YOUR ASSIGNMENT: Please rewrite the items as a Markdown table with the columns "Row" and "Text", numbering each line and omitting blank lines. Start at the first line of the items and stop after the line containing "soziales Phänomen. Wir als Gesellschaft".

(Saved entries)

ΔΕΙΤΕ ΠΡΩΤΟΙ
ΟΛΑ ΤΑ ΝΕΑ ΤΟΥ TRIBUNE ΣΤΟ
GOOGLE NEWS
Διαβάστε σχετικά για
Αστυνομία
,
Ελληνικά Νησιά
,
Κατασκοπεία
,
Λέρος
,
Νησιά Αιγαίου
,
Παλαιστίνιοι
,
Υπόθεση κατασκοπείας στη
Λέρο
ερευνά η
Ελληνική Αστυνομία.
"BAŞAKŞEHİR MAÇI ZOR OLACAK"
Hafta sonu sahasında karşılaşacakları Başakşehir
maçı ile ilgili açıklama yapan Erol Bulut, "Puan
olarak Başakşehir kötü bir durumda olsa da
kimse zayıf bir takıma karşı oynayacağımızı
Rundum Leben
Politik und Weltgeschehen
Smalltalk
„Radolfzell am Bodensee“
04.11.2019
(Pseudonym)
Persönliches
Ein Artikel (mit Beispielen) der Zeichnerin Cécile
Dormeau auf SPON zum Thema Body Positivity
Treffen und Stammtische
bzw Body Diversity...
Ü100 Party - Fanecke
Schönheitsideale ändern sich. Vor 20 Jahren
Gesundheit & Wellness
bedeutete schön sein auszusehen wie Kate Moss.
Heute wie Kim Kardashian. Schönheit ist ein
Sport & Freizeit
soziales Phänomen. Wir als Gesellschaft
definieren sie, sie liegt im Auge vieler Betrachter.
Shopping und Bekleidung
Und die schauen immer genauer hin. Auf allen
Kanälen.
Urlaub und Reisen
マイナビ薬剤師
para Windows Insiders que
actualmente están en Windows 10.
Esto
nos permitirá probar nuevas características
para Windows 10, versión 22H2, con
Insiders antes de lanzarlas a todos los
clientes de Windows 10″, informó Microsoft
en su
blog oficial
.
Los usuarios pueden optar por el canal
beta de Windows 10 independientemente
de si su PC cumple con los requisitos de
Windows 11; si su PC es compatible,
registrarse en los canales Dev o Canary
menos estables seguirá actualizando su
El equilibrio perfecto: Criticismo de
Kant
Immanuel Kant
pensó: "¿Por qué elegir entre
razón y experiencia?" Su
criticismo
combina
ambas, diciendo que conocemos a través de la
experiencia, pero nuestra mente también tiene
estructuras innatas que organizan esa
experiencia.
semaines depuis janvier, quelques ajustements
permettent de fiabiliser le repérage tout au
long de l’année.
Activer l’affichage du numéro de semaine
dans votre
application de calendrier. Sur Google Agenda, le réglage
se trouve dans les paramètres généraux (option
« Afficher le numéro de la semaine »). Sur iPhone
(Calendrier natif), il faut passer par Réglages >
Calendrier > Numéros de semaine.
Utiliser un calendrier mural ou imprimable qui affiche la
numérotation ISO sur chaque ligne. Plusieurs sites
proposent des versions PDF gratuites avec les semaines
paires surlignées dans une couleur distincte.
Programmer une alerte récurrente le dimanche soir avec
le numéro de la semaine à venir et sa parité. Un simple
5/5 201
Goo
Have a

RESULT BELOW:
| Row | Text |
|---|---|
| 1 | ΔΕΙΤΕ ΠΡΩΤΟΙ |
| 2 | ΟΛΑ ΤΑ ΝΕΑ ΤΟΥ TRIBUNE ΣΤΟ |
| 3 | GOOGLE NEWS |
| 4 | Διαβάστε σχετικά για |
| 5 | Αστυνομία |
| 6 | , |
| 7 | Ελληνικά Νησιά |
| 8 | , |
| 9 | Κατασκοπεία |
| 10 | , |
| 11 | Λέρος |
| 12 | , |
| 13 | Νησιά Αιγαίου |
| 14 | , |
| 15 | Παλαιστίνιοι |
| 16 | , |
| 17 | Υπόθεση κατασκοπείας στη |
| 18 | Λέρο |
| 19 | ερευνά η |
| 20 | Ελληνική Αστυνομία. |
| 21 | "BAŞAKŞEHİR MAÇI ZOR OLACAK" |
| 22 | Hafta sonu sahasında karşılaşacakları Başakşehir |
| 23 | maçı ile ilgili açıklama yapan Erol Bulut, "Puan |
| 24 | olarak Başakşehir kötü bir durumda olsa da |
| 25 | kimse zayıf bir takıma karşı oynayacağımızı |
| 26 | Rundum Leben |
| 27 | Politik und Weltgeschehen |
| 28 | Smalltalk |
| 29 | „Radolfzell am Bodensee“ |
| 30 | 04.11.2019 |
| 31 | (Pseudonym) |
| 32 | Persönliches |
| 33 | Ein Artikel (mit Beispielen) der Zeichnerin Cécile |
| 34 | Dormeau auf SPON zum Thema Body Positivity |
| 35 | Treffen und Stammtische |
| 36 | bzw Body Diversity... |
| 37 | Ü100 Party - Fanecke |
| 38 | Schönheitsideale ändern sich. Vor 20 Jahren |
| 39 | Gesundheit & Wellness |
| 40 | bedeutete schön sein auszusehen wie Kate Moss. |
| 41 | Heute wie Kim Kardashian. Schönheit ist ein |
| 42 | Sport & Freizeit |
| 43 | soziales Phänomen. Wir als Gesellschaft |